If you look at military battles, you can find all kinds in information on more recent engagements ( <100 years ), however as you go back in time the descriptions of the battles get more and more condensed .

There are many "ancient wars" I have read about that are condensed into 1 or 2 paragraphs, even though they lasted for many years .

What do you think will happen to the history of video games ??

I cannot remember the books I've read any more than the meals I have eaten; even so, they have made me.

~ Ralph Waldo Emerson

People tend to capture their history- on any asset actualy, may it be sport, music, literature , art, even lifestyle. And though video games are a comodity very bound to computational device, then so is also music for example (piano).

In more time to have passed, I would say 200 years, I bet that history faculties on universities will have a department of video games entertainment history. But which of those archaic assets will be played - even as a concept, not as the concrete comodity, is hard to tell. And wheather any of games we have seen so far will be popularily remaked and played that time, with enough measure of revivality, is too hard to say.

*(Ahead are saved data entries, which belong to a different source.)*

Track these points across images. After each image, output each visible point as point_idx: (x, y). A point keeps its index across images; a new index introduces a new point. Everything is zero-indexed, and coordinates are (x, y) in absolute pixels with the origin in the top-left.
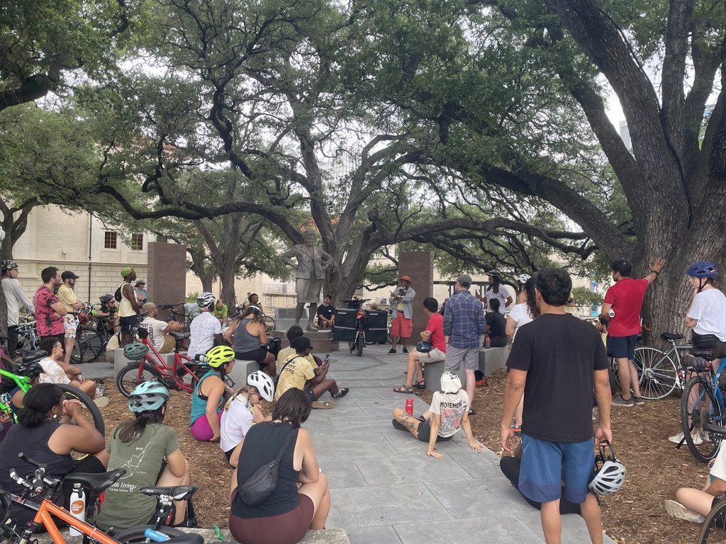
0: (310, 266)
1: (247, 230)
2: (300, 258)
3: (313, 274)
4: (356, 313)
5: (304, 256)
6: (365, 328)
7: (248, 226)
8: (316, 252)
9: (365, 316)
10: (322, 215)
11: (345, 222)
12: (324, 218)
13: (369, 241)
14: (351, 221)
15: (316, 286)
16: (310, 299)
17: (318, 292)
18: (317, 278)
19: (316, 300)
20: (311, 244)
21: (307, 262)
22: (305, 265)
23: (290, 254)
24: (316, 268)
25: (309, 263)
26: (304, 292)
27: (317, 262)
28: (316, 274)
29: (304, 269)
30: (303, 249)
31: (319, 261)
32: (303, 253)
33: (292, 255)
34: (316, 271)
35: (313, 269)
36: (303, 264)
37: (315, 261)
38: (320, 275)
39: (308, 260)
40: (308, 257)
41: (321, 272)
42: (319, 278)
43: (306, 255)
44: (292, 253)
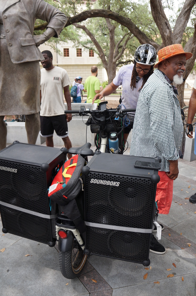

Backgammon has survived 5,000 years, it might do another 1,000.

Other than strategy games, it's been mostly the physical combat games that survived through the millenia, such as bowling or darts, archery (hey, even on Wii) where it matters that you can throw a round boulder or an arrow of some kind (or a horseshoe!) at something, or where it matters that your team forces its way through another team's defense line (rugby, which is more like 2,000 years old, not 200 as you'd believe). The motive was of course the same one as F. L. Jahn's (in Germany known as "father of gymnstics") motive for furthering sport for the young in the 18th century. No, it wasn't philanthropy, it was getting young men in shape and ready for military service early.

With that in mind, ego-shooters are probably what will survive.